● Task prompt
Copy every line from the records that holds the word "casing".

● Data shown
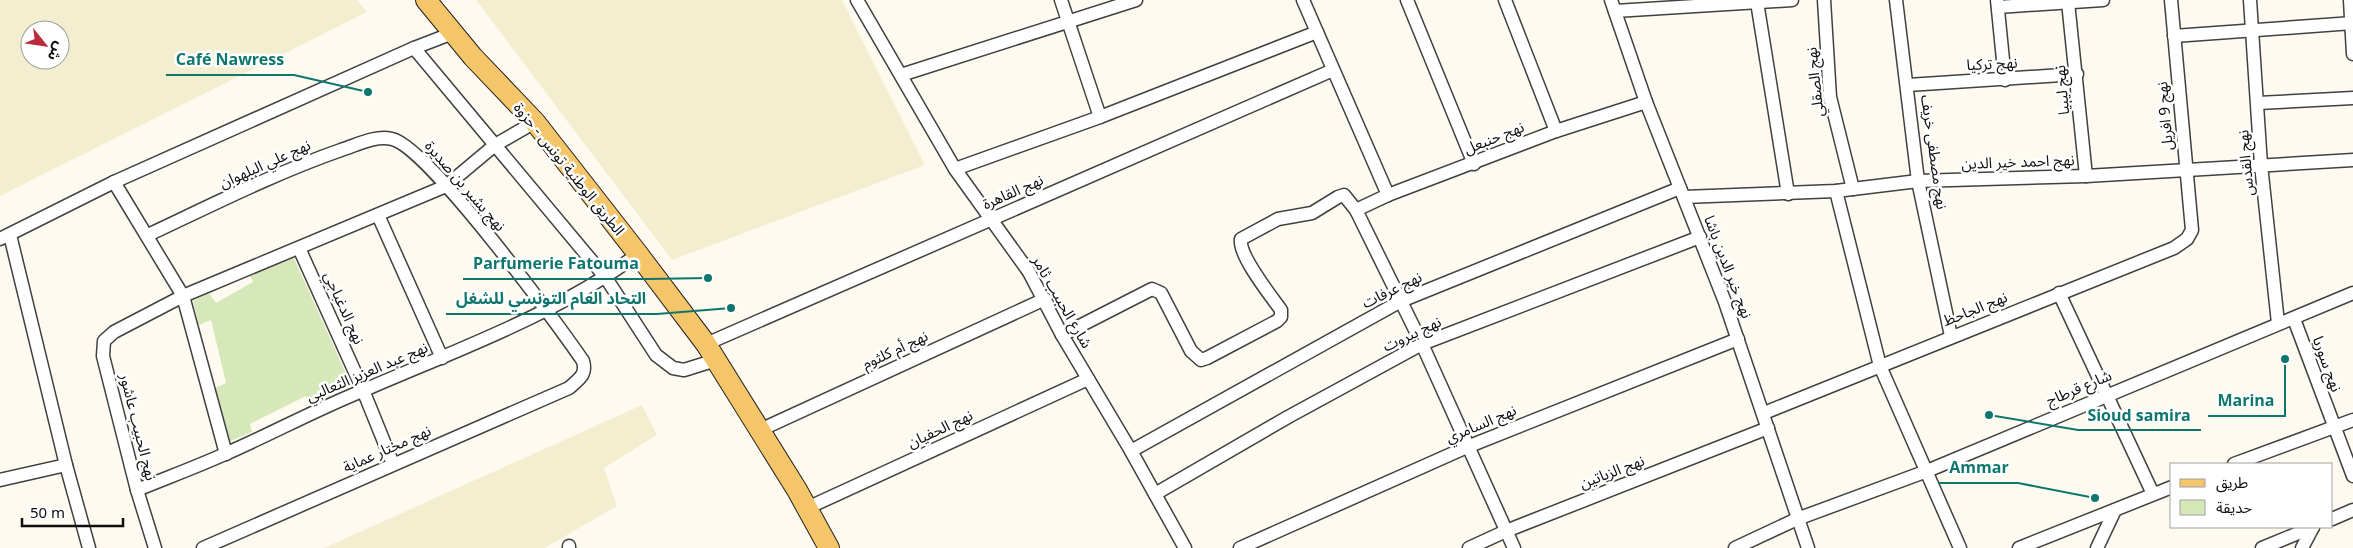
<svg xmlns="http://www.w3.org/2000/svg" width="2353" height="548" font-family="Georgia,'Noto Sans Arabic',serif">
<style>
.farmland{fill:#f4eed0;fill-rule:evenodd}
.green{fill:#d6e8b9}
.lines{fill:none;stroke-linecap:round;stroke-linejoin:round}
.minor-casing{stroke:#414141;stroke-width:15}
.primary-casing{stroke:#1f1f1f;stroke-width:22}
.minor{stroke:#fff;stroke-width:12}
.primary{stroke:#f5c669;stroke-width:20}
.labels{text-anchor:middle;stroke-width:5;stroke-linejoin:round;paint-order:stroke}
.street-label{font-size:15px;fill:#0e0e0e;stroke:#fff}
.leader{fill:none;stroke:#0f766e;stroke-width:2}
.callout-dot{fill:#0f766e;stroke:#fff;stroke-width:2}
.callout-label{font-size:16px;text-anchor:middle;font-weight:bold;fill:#0f766e;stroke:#fff;stroke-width:5;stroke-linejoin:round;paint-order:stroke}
</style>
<rect width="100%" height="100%" fill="#fffaef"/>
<g class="farmland">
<path d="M0,0H357L367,12L0,196ZM30,30H60V60H30Z"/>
<polygon points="476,0 842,0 925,165 672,260"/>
<polygon points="642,405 657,435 604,468 617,506 545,548 324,548"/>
</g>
<polygon class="green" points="293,256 352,387 309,406 306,396 250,424 252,432 228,442 215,388 226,383 211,320 199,325 193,301 209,293 216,303 253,282 249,273"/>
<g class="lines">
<defs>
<g id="minor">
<polyline points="857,0 955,169 1029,272 1062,335 1131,451 1185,548"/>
<polyline points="1061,0 1100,117"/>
<polyline points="1303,0 1388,195"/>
<polyline points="1407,0 1474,164"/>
<polyline points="1505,0 1556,131"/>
<polyline points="1611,0 1646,102 1725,302 1808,548"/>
<polyline points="1824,0 1830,97 1853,189"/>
<polyline points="1896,0 1918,181 1951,336"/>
<polyline points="1997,0 2005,80"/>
<polyline points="2250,0 2261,165 2278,323"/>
<polyline points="2350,0 2353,54"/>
<polyline points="1757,2 1788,194"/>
<polyline points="2068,2 2086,176"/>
<polyline points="1998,7 2103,0"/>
<polyline points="1615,11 1792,0"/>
<polyline points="2174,36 2353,23"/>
<polyline points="414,48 606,278 656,355 673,368 684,370 716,360"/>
<polyline points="901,75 1136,0"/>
<polyline points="1908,85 2077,74"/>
<polyline points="2258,103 2353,98"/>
<polyline points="955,169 1100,117 1317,32"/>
<polyline points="114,182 183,296 226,454"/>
<polyline points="1836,191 1880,366 1960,548"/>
<polyline points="1684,197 1836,191 1918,181 2086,176 2353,160"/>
<polyline points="1356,210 1388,195 1556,131 1646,102"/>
<polyline points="378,215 442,358"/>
<polyline points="10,235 66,465 89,548"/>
<path d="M148,235C212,205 275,173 341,150C357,145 375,135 392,139C428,147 557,323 583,361C587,375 579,379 569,388L203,548"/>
<polyline points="0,239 114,182 414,48 453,33"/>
<polyline points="299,248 363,390 393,464"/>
<polyline points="2059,293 2153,494"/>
<polyline points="2294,319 2353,476"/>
<path d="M1062,335L1152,289L1161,293L1191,351L1201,360L1207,358L1277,321L1281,317V310C1271,296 1238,255 1241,239L1278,219L1312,213L1338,197L1344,195L1356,210L1422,344L1514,548"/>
<polyline points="706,344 1333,70"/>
<polyline points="1764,413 2174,248 2187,239 2192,230 2171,0"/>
<polyline points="760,430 1045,299"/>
<polyline points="1131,451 1401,301 1680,188"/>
<polyline points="2234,464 2353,420"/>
<polyline points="0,480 66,465"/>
<path d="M137,490C166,478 196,467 225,454C271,434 315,410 362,391C456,350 556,315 638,254"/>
<polyline points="1155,494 1288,417 1422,344 1700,237"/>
<polyline points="805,509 1088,379"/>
<polyline points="2332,519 2353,510"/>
<polyline points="569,546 569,548"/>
<polyline points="155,548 137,490 103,356 104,341 114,332 183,296 446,186 495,145 535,122"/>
<polyline points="1240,548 1467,447 1738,339"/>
<polyline points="1469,548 1506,531 1768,428"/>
<polyline points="1735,548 1797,519 1927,471 2353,293"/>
<polyline points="2019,548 2172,487"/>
<polyline points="2097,548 2115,510"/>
<polyline points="2262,548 2313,527"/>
<polyline points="2302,548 2313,527"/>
</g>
<polyline id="primary" points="426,0 473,57 535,122 638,254 706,344 797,490 829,548"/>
</defs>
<use href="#minor" class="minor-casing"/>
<use href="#primary" class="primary-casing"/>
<use href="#minor" class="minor"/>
<use href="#primary" class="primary"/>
</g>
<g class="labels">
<g class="street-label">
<text transform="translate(1992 64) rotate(-3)" y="5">نهج تركيا</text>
<text transform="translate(1815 82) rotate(-96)" y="5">نهج الصقلي</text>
<text transform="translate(2062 90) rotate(-95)" y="5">نهج ليبيا</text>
<text transform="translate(2165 116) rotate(-95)" y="5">نهج 9 افريل</text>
<text transform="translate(1494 138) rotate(-22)" y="5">نهج حنبعل</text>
<text transform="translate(1934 152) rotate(82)" y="5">نهج مصطفى خريف</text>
<text transform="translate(2018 162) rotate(-2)" y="5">نهج احمد خير الدين</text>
<text transform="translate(2246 163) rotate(-95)" y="5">نهج القدس</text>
<text transform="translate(265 164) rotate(-24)" y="5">نهج علي البلهوان</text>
<text transform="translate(569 169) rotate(51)" y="5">الطريق الوطنية تونس - حزوة</text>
<text transform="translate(465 186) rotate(49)" y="5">نهج بشير بن صديرة</text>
<text transform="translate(1013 192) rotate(-24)" y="5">نهج القاهرة</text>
<text transform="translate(1728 267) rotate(69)" y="5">نهج خير الدين باشا</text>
<text transform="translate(1392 290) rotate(-26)" y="5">نهج عرفات</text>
<text transform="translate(1062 302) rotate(60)" y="5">شارع الحبيب ثامر</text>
<text transform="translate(344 308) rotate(66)" y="5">نهج الدغباجي</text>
<text transform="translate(1975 309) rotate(-22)" y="5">نهج الجاحظ</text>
<text transform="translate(1412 334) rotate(-25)" y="5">نهج بيروت</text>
<text transform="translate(895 350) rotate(-25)" y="5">نهج أم كلثوم</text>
<text transform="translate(2327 364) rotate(70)" y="5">نهج سوريا</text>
<text transform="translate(367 372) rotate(-23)" y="5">نهج عبد العزيز الثعالبي</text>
<text transform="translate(2079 388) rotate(-23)" y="5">شارع قرطاج</text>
<text transform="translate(1481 424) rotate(-23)" y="5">نهج السامري</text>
<text transform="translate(138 427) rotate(76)" y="5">نهج الحبيب عاشور</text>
<text transform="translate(940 429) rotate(-25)" y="5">نهج الحفيان</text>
<text transform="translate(387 449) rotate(-24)" y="5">نهج مختار عماية</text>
<text transform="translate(1612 472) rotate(-21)" y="5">نهج الزياتين</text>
</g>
</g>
<path class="leader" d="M368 92L294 75H166M708 278L649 279H463M731 308L657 314H446M2285 359L2285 416H2208M1989 415L2078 430H2201M2095 498L2018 483H1939"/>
<g class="callout-dot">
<circle cx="368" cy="92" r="5"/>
<circle cx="708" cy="278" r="5"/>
<circle cx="731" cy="308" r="5"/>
<circle cx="2285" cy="359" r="5"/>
<circle cx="1989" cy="415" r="5"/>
<circle cx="2095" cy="498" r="5"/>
</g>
<g class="callout-label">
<text x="230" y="65">Café Nawress</text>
<text x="556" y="269">Parfumerie Fatouma</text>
<text x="551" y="304">التحاد العام التونسي للشغل</text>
<text x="2246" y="406">Marina</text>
<text x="2139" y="421">Sioud samira</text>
<text x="1979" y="473">Ammar</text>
</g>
<rect x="2170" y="463" width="162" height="65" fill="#ffffff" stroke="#9f9f9f"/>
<rect x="2180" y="479" width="25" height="8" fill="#f5c669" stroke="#9f9f9f"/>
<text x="2216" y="488" font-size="15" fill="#0e0e0e">طريق</text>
<rect x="2180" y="500" width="25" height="15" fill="#d6e8b9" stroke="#9f9f9f"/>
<text x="2216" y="513" font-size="15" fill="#0e0e0e">حديقة</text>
<g transform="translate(45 45) rotate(120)"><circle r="24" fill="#ffffff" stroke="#9f9f9f"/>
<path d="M0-4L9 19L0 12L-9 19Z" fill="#bb293d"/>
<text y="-8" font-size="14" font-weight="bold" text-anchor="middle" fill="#0e0e0e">ش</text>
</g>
<path d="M22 518v8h101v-8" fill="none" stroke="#0e0e0e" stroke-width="2.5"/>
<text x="30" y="518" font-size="15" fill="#0e0e0e" stroke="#ffffff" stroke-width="4" paint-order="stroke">50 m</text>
</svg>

● Exercise response
.minor-casing{stroke:#414141;stroke-width:15}
.primary-casing{stroke:#1f1f1f;stroke-width:22}
<use href="#minor" class="minor-casing"/>
<use href="#primary" class="primary-casing"/>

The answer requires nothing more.